When the line containing "MARS: Multi-Agent Reasoning System" appears in the entries below, begin printing there and stop after the line containing "## Overview"; print each of those lines exactly and no other line.
--- START ---
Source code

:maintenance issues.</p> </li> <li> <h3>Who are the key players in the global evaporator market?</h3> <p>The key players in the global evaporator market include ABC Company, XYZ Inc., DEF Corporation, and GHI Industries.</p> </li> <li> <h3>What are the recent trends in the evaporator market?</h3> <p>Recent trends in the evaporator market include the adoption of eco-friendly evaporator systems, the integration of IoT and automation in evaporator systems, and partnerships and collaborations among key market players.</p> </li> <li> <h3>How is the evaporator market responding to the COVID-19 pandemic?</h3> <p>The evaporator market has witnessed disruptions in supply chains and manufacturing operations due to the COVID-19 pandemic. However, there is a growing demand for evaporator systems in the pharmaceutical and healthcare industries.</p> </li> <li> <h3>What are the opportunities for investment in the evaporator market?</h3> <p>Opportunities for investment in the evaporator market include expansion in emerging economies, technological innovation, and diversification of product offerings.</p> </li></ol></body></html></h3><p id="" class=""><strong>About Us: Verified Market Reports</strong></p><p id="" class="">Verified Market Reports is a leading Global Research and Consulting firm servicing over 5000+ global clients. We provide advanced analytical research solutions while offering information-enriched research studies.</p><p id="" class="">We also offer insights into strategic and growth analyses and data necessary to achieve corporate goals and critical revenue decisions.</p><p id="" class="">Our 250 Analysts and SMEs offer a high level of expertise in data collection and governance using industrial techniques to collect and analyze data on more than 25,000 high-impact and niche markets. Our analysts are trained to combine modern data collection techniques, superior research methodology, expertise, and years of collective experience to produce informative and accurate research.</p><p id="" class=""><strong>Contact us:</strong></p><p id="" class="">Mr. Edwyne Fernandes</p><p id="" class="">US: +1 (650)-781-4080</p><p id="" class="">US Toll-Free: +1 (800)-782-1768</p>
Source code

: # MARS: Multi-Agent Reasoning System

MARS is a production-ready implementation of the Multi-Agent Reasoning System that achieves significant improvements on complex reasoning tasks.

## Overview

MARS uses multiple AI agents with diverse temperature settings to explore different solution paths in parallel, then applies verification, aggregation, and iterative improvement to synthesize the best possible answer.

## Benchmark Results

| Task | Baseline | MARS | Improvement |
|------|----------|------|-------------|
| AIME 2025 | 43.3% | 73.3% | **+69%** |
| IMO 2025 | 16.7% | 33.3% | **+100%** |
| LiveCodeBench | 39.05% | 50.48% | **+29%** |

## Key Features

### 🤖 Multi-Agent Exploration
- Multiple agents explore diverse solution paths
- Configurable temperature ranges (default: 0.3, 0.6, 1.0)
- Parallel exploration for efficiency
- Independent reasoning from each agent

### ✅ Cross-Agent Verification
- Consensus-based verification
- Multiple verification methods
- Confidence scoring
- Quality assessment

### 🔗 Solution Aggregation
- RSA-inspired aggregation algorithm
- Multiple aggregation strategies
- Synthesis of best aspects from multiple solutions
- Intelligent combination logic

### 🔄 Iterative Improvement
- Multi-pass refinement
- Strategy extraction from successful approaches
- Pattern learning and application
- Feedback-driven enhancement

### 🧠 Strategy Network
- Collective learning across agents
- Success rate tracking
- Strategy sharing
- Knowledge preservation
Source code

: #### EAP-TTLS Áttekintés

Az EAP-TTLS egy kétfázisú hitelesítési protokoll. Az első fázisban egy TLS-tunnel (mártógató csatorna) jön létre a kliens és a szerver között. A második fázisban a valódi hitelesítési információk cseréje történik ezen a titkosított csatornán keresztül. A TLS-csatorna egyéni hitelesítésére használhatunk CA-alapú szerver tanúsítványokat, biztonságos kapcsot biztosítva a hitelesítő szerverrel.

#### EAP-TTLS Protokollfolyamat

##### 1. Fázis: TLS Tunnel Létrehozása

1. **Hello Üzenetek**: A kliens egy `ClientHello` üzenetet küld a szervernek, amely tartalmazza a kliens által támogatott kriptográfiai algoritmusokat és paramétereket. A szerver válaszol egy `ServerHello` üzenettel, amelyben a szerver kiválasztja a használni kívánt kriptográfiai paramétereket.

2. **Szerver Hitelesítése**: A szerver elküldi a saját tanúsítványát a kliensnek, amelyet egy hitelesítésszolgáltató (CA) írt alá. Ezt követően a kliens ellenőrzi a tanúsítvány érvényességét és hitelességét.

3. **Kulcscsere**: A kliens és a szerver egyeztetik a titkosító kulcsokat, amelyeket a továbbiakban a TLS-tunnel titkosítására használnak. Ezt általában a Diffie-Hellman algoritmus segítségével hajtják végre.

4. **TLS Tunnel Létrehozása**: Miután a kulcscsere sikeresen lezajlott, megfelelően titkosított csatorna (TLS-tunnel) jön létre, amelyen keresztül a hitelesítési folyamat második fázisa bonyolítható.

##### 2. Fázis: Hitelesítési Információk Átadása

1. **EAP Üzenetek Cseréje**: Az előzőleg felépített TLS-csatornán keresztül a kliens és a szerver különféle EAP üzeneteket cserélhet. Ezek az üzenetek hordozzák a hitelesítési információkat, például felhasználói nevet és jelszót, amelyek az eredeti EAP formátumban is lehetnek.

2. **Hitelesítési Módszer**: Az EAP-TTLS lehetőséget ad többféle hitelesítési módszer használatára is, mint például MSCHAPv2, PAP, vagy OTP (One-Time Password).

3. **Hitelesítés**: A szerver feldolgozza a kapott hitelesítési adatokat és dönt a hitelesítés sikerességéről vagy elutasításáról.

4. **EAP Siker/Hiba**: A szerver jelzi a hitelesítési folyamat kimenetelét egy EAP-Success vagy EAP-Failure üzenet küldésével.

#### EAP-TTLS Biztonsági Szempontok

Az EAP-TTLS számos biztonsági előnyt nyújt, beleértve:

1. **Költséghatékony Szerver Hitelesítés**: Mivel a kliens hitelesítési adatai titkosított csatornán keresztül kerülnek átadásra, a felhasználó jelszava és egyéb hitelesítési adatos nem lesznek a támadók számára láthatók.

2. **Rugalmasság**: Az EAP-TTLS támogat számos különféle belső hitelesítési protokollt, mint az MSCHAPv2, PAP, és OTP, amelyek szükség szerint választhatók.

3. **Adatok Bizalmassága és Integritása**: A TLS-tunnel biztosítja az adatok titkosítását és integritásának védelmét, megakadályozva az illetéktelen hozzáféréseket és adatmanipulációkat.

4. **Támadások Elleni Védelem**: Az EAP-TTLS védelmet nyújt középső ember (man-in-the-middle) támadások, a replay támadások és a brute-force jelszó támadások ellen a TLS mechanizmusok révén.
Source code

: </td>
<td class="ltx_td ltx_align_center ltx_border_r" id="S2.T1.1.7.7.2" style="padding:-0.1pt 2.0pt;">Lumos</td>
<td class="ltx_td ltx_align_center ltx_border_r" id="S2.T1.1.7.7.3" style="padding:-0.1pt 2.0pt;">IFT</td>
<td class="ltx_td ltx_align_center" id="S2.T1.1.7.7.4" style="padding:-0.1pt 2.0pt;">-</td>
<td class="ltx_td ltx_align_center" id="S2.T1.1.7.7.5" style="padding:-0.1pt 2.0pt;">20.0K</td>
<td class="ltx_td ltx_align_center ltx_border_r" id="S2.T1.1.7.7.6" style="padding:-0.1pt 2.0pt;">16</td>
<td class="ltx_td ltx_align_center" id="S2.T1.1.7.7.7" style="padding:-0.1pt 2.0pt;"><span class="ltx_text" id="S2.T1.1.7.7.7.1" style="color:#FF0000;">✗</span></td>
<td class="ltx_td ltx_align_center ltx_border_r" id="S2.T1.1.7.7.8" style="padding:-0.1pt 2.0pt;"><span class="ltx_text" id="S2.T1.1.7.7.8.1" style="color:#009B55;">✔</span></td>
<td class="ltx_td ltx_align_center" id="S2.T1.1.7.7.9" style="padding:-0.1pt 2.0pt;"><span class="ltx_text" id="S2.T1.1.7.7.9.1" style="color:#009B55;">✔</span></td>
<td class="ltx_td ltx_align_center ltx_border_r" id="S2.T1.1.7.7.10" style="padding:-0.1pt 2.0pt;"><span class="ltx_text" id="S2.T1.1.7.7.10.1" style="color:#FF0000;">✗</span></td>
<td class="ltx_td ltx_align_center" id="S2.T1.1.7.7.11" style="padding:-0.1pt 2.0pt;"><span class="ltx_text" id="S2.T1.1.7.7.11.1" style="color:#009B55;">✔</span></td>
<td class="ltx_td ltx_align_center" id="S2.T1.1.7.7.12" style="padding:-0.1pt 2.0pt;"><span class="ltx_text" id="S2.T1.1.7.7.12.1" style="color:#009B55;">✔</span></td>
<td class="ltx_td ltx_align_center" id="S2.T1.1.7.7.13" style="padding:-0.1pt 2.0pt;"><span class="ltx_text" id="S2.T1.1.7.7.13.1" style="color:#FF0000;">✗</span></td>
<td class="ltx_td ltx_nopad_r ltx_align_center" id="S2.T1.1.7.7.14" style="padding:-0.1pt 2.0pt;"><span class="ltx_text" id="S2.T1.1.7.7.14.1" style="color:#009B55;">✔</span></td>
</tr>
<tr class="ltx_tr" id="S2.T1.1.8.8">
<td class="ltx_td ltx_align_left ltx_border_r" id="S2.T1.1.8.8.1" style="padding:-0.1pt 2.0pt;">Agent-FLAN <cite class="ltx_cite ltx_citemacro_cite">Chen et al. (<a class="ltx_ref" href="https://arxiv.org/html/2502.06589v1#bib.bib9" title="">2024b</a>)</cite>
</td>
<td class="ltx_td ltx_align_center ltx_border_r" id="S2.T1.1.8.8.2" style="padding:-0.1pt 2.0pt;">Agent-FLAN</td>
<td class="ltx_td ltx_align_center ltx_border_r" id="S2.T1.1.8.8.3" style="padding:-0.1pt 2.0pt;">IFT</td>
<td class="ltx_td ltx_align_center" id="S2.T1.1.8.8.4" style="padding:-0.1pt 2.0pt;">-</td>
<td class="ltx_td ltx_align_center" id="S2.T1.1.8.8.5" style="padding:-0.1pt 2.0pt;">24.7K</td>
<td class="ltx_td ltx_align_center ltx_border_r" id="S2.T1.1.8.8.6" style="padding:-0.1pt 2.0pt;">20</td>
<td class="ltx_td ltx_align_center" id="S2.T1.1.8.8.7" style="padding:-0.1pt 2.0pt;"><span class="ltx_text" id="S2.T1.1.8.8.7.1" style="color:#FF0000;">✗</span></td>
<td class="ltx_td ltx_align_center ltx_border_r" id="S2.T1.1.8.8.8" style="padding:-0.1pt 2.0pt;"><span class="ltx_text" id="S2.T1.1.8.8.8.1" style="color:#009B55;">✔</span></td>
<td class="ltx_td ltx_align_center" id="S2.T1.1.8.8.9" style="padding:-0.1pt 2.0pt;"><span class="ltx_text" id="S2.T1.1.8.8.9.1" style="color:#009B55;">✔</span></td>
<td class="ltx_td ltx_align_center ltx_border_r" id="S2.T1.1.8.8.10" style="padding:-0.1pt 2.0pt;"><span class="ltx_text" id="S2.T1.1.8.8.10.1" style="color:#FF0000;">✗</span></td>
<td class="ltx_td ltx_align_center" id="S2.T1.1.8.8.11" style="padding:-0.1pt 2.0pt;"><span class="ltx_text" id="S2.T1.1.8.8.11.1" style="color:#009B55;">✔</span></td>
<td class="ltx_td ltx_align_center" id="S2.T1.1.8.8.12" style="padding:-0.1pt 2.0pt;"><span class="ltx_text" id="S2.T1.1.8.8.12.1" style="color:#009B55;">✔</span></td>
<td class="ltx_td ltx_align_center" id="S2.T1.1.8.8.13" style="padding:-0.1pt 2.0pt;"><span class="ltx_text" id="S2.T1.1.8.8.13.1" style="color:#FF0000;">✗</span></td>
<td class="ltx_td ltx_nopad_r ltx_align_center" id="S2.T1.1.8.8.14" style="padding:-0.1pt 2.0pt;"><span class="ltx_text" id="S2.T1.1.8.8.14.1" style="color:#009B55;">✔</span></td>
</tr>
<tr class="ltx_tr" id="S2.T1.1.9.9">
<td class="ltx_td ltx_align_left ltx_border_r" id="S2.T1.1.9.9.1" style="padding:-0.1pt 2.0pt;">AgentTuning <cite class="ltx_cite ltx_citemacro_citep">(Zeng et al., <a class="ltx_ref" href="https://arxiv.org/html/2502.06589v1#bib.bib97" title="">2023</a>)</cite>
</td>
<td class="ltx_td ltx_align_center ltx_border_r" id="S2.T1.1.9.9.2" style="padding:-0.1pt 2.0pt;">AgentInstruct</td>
--- END ---
**Response to the exercise:**
: # MARS: Multi-Agent Reasoning System

MARS is a production-ready implementation of the Multi-Agent Reasoning System that achieves significant improvements on complex reasoning tasks.

## Overview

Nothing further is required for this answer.